Avant que Xuanyuanzi ait pu terminer sa phrase, il entendit un autre rire. D'abord, il crut que c'était Xuanmiao qui riait et ne put s'empêcher de rire avec lui. Mais ce rire-là lui ouvrit le cœur et il ne put retenir un second rire. Puis il éclata de rire. Il lâcha Jingzhi de ses bras et se mit à rire de façon incontrôlable, se penchant en avant et en arrière.
Xuanmiao entendit elle aussi le rire et, le prenant pour Xuanyuanzi, l'ignora. Préoccupée par la façon de sortir de la grotte latérale, elle était incapable de rire. Elle regarda Xuanyuanzi
: «
De quoi ris-tu
?
»
Xuanyuanzi s'approcha alors et repoussa Jingzhi, qu'elle soutenait, la laissant tomber au sol, puis pointa Xuanmiao du doigt en riant sans cesse.
Xuanmiao, déconcertée par son rire, se regarda mais ne put rien distinguer clairement dans l'obscurité : « Xuanyuanzi, qu'est-ce qui ne va pas chez toi ? »
Xuanyuanzi riait toujours en montrant Xuanmiao du doigt. Une main effleura celle de Xuanmiao et la saisit aussitôt. Il éclata alors de rire à nouveau en la tenant fermement.
Xuanmiao était à la fois gênée et furieuse. Elle tenta précipitamment de retirer sa main, mais, inopinément, elle entraîna Xuanyuanzi avec elle.

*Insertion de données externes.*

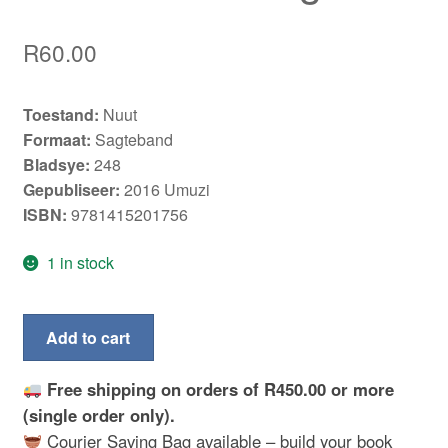
R
60.00
Toestand:
Nuut
Formaat:
Sagteband
Bladsye:
248
Gepubliseer:
2016 Umuzi
ISBN:
9781415201756
1 in stock
Die
Add to cart
formidabele
Ling
Free shipping on orders of R450.00 or more
Ho
(single order only).
-
Courier Saving Bag available – build your book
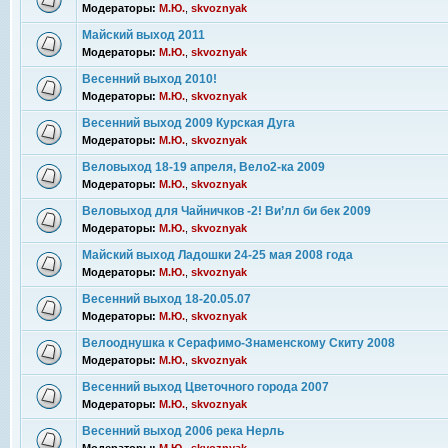
Модераторы:
М.Ю.
,
skvoznyak
Майский выход 2011
Модераторы:
М.Ю.
,
skvoznyak
Весенний выход 2010!
Модераторы:
М.Ю.
,
skvoznyak
Весенний выход 2009 Курская Дуга
Модераторы:
М.Ю.
,
skvoznyak
Веловыход 18-19 апреля, Вело2-ка 2009
Модераторы:
М.Ю.
,
skvoznyak
Веловыход для Чайничков -2! Ви’лл би бек 2009
Модераторы:
М.Ю.
,
skvoznyak
Майский выход Ладошки 24-25 мая 2008 года
Модераторы:
М.Ю.
,
skvoznyak
Весенний выход 18-20.05.07
Модераторы:
М.Ю.
,
skvoznyak
Велооднушка к Серафимо-Знаменскому Скиту 2008
Модераторы:
М.Ю.
,
skvoznyak
Весенний выход Цветочного города 2007
Модераторы:
М.Ю.
,
skvoznyak
Весенний выход 2006 река Нерль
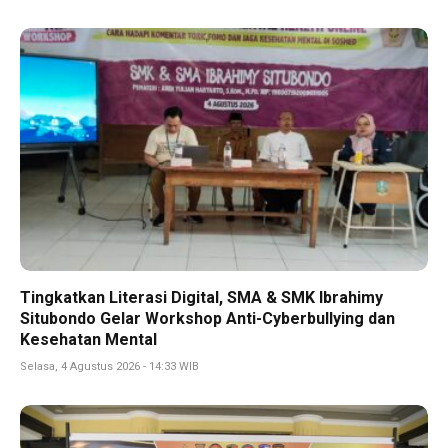
Tingkatkan Literasi Digital, SMA & SMK Ibrahimy
Situbondo Gelar Workshop Anti-Cyberbullying dan
Kesehatan Mental
Selasa, 4 Agustus 2026 - 14:33 WIB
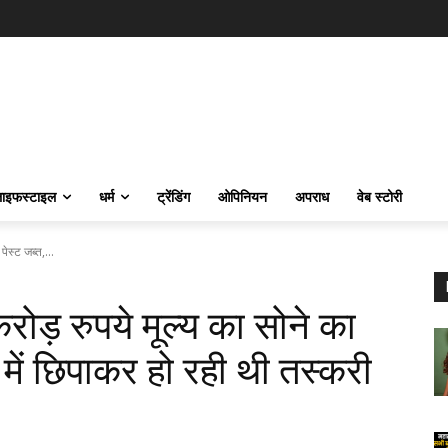
ाइफस्‍टाइल
धर्म
ट्रेंडिंग
ओपिनियन
अपराध
वेब स्टोरी
पेस्ट जब्त,...
करोड़ रुपये मूल्य का सोने का
ट में छिपाकर हो रही थी तस्करी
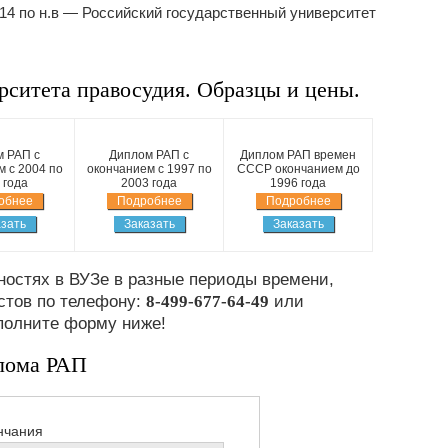
014 по н.в — Российский государственный университет
рситета правосудия. Образцы и цены.
 РАП с
Диплом РАП с
Диплом РАП времен
 с 2004 по
окончанием с 1997 по
СССР окончанием до
 года
2003 года
1996 года
обнее
Подробнее
Подробнее
зать
Заказать
Заказать
остях в ВУЗе в разные периоды времени,
стов по телефону:
8-499-677-64-49
или
полните форму ниже!
лома РАП
нчания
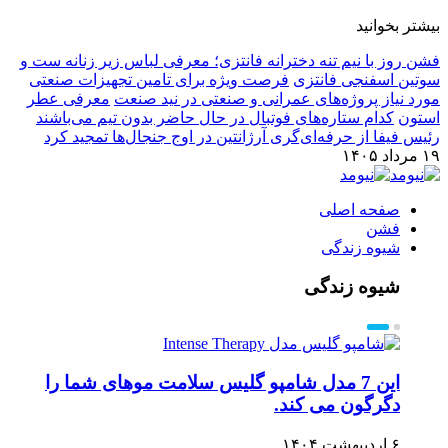
بیشتر بخوانید
فشن روز با نیم تنه دخترانه فانتزی؛ معرفی لباس زیر زنانه ست و
سوتین اسفنجی فانتزی
فرصت ویژه برای تامین تجهیزات صنعتی
مورد نیاز پروژه‌های عمرانی و صنعتی در نید صنعت
معرفی عطر
استون
کدام ستاره‌های فوتبال در حال حاضر بدون تیم می‌باشند
رئیس فیفا از حرفه‌ای‌گری آرژانتین در اوج جنجال‌ها تمجید کرد
۱۹ مرداد ۱۴۰۵
صفحه اصلی
فشن
شیوه زندگی
شیوه زندگی
این 7 مدل شامپو گلیس سلامت موهای شما را
دگرگون می کند.
۶ اردیبهشت ۱۴۰۴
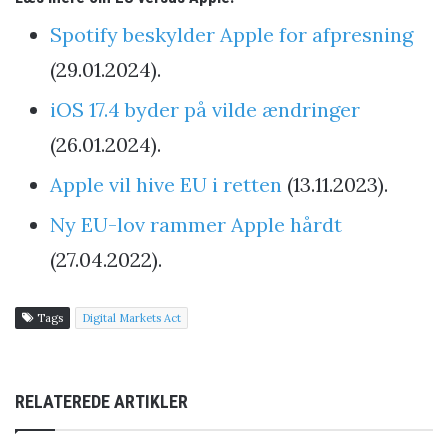
Spotify beskylder Apple for afpresning
(29.01.2024).
iOS 17.4 byder på vilde ændringer
(26.01.2024).
Apple vil hive EU i retten
(13.11.2023).
Ny EU-lov rammer Apple hårdt
(27.04.2022).
Tags
Digital Markets Act
RELATEREDE ARTIKLER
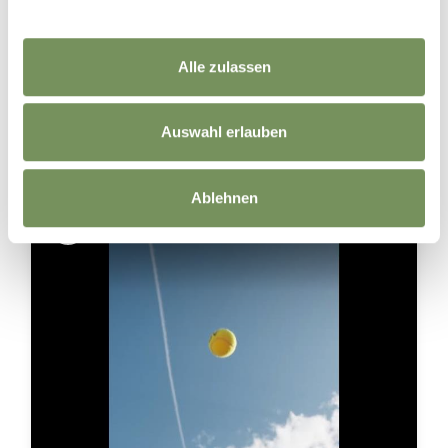
WEBCAMS
Alle zulassen
Auswahl erlauben
VOLG ONS OP SOCIAL MEDIA
Ablehnen
Dorf Tirol - Tirolo
22 hours ago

Elle se retourna rapidement pour partir, mais Xuanyuanzi ouvrit les bras et l'enlaça par derrière, poussant un rire encore plus triomphant.
Xuanmiao fut un instant stupéfaite lorsque Xuanyuanzi l'enlaça, le cœur battant la chamade. Mais elle comprit vite que Xuanyuanzi, comme Jingzhi auparavant, avait été soumis par le rire spectral, ce qui expliquait son attitude si grossière. Or, Jingzhi avait été soumis par Xuanyuanzi, et celui-ci était grand et fort. Comment pourrait-elle le soumettre ? Le plus important était de se débarrasser de lui, car qui savait de quoi il serait capable.
Mais la force de Xuanyuanzi était extraordinaire ; elle lutta longtemps mais ne parvint pas à se libérer de son corps.
Xuanyuanzi éclata d'un rire sonore, une main serrant Xuanmiao contre lui tandis que l'autre, déjà glissée sous ses vêtements, lui malaxait les seins. Xuanmiao se débattait désespérément, mais ne parvenait pas à se libérer de son étreinte. Son corps se relâcha sous son contact, son cœur battant la chamade, et elle ne savait plus quoi faire. Elle pencha la tête, et son autre bras se retrouva juste devant sa bouche. Sans réfléchir, elle cria : « Je vais te faire rire ! » et mordit fort.
Xuanyuanzi fut brusquement tiré du sommeil par une douleur aiguë à la main et le cri strident de Xuanmiao. Il comprit aussitôt qu'un corps se débattait dans ses bras, puis réalisa qu'il tenait Xuanmiao d'un bras tandis que son autre main serrait encore sa poitrine. Il la lâcha précipitamment et se réfugia contre la paroi de la grotte. Cependant, son cœur battait toujours la chamade et son visage brûlait.
« Qu'est-ce qui nous arrive ? » demanda Xuanyuanzi, le visage rouge. Heureusement, la grotte était plongée dans l'obscurité et Jingzhi était inconscient ; personne ne vit donc son visage, aussi rouge que celui de Guan Yu.